Raila’s running mate Martha Karua asked the leaders to begin the journey to serve the people who chose them.
“Even where no seat was won, votes still came. Feel greatly appreciated because you are still our heroes; you put up a fight and you stood in the gap,” she said.
RAILA THE FIGHTER
Raila repeatedly failed to clinch the power and during the four attempts, he claimed the vote was stolen from him.
The most notable election rigging was witnessed in 2007 elections when Raila was vying against Mwai Kibaki.
Raila was convinced he had won. Kibaki was sworn in at night in the glare of cameras, sparking violence across the country.
In the post-election violence that followed, about 1,200 people died and more than 600,000 were left homeless.
Raila later shook hands with Kibaki and was given the Prime Minister's position in a power-sharing deal that brought peace.
In 2013, Raila also battled for the top seat but lost to Uhuru Kenyatta and William Ruto who were facing PEV-related charges before the International Court of Justice at The Hague.
In 2017, the ODM chief lost to Uhuru again at the ballot box but he went to the Supreme Court. It nullified the presidential election over what it called widespread irregularities and illegalities. It ordered a rerun.
The opposition leader boycotted the rerun, saying their demands to secure the transmission system and get access to the 'backdoor' of the system had not been met and therefore he would not participate. Uhuru was reelected with low voter turnout.
Raila then declared himself "the people's president" at a huge rally in Nairobi and swore himself in during a symbolic ceremony.
The country was divided and tense, different camps were enraged. More violence was feared.
On March 9, 2018, Raila and Uhuru shook hands at Harambee House, agreeing to put aside their differences in the interests of peace in Kenya and development.
Raila's allies in Nasa, the National Super Alliance, and Uhuru's deputy, Ruto, were taken by surprise and incensed.
Ruto considered his exclusion an insult. Though he and Uhuru had earlier differences, this was the beginning of the end. For Ruto it was a curse. He protested and started becoming enemies with the President who had once pledged to support Ruto as his successor.
The handshake led to Uhuru and Raila launching the Building Bridges Initiative (BBI). It was intended to lead to a referendum to make far-reaching changes to the Constitution, including adding top leadership positions that could be shared with other opposition leaders.
They said the aim was to end the electoral cycle of violence and the 'winner take all' system that led to exclusion and frustration of other deserving communities.
BBI collapsed after the High Court ruled the President had acted unlawfully when he spearheaded referendum changes to the Constitution. That court, the Court of Appeal and the Supreme Court found unjustifiable and unconstitutional flaws in the BBI procedure.

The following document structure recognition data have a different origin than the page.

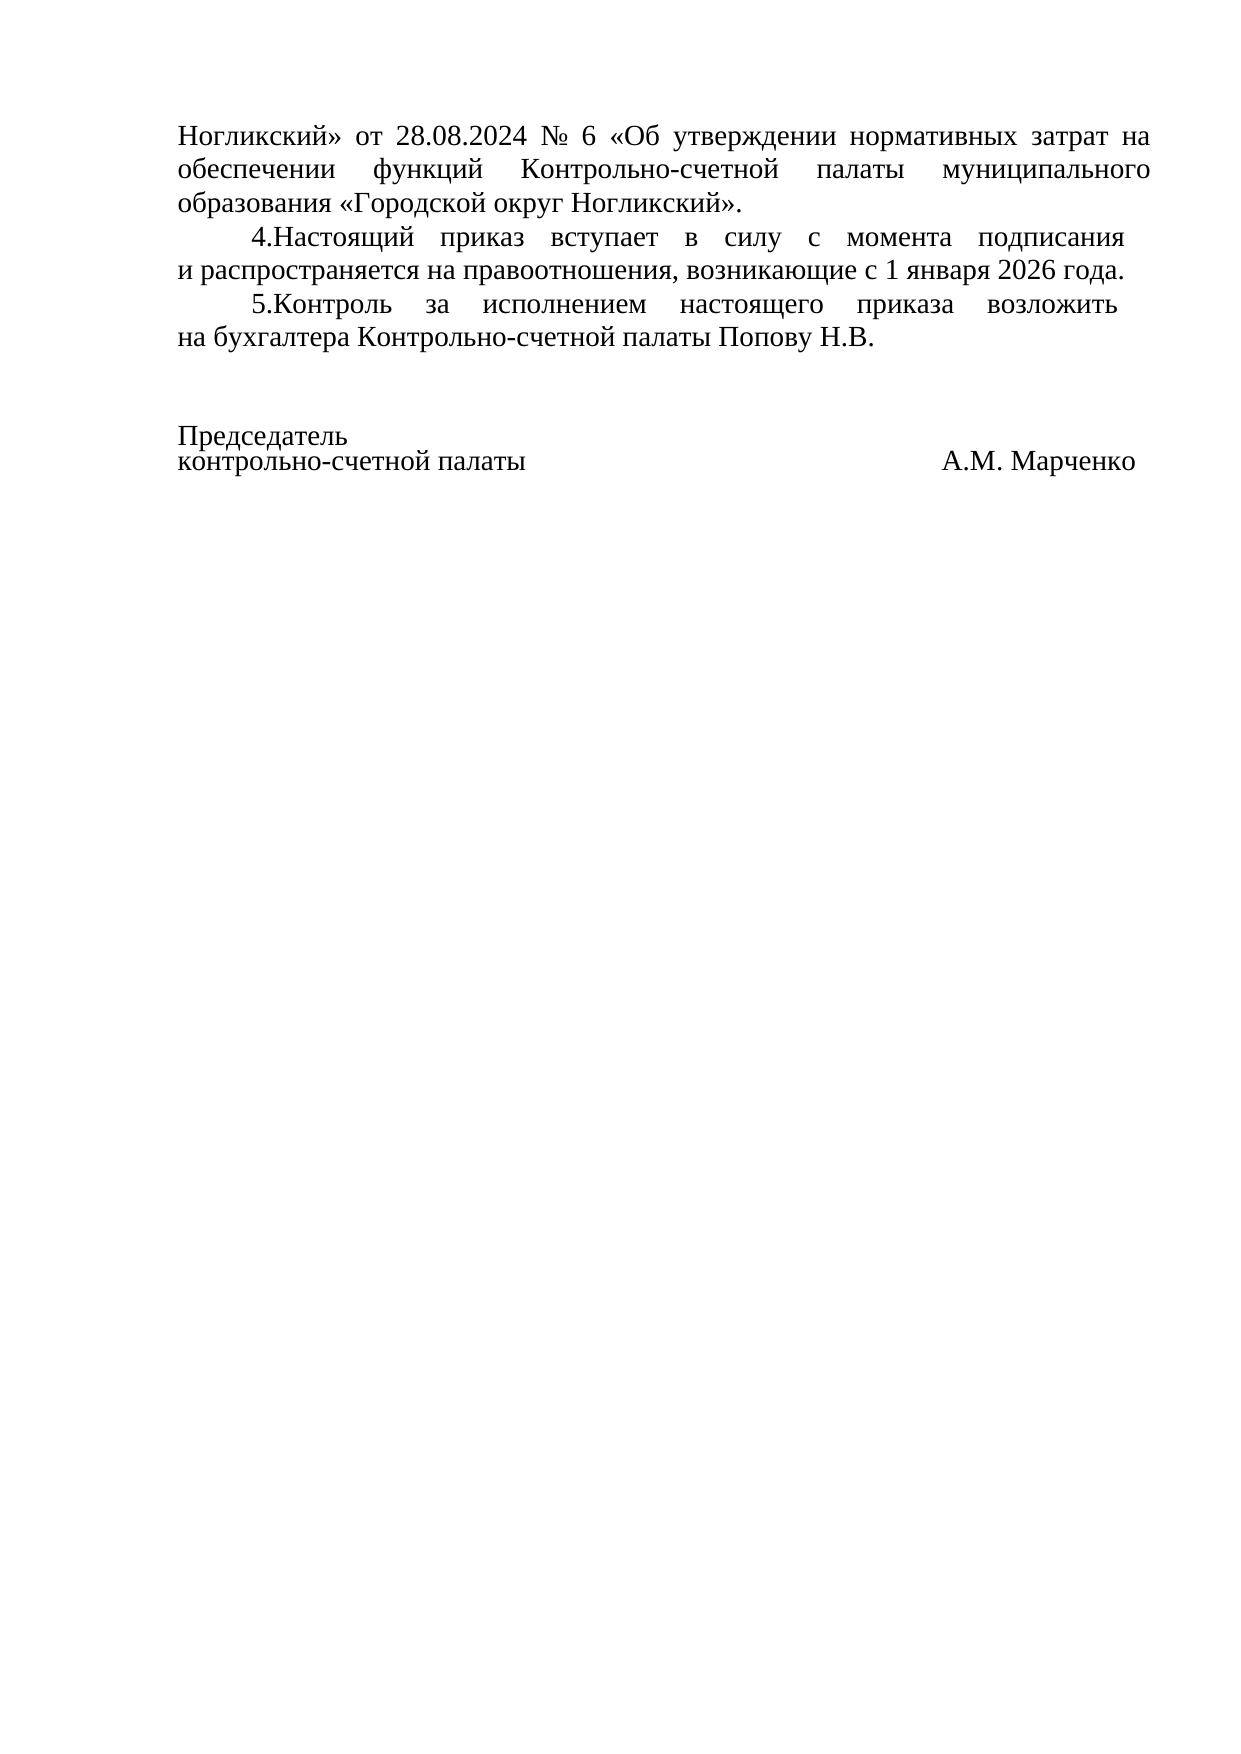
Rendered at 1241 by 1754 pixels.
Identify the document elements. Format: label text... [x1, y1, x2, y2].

text 4.Настоящий приказ вступает в силу с момента подписания и распространяется на правоотношения, возникающие с 1 января 2026 года. [177, 219, 1152, 286]
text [177, 118, 1152, 219]
text 5.Контроль за исполнением настоящего приказа возложить на бухгалтера Контрольно-счетной палаты Попову Н.В. [177, 286, 1152, 353]
text Председатель [177, 425, 1137, 450]
text контрольно-счетной палаты А.М. Марченко [177, 450, 1137, 475]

Despite this setback, Uhuru's support for Raila did not dim as he continued to drum up support for him publicly without mentioning his hame But his intention was clear, especially to Ruto.
This meant Uhuru was not going to support his deputy and they drifted further apart and became antagonists as their second term began.
Uhuru and Raila drew closer and they drew at least 26 parties into the Azimio la Umoja coalition.
President pulled out all the stops to support Raila and state machinery and state officers helped.
Polls at first showed Ruto ahead, but Raila caught up and by Election Day they were neck and neck. The race was impossible to call.
As tallying proceeded, they were still close, first one ahead, then the other.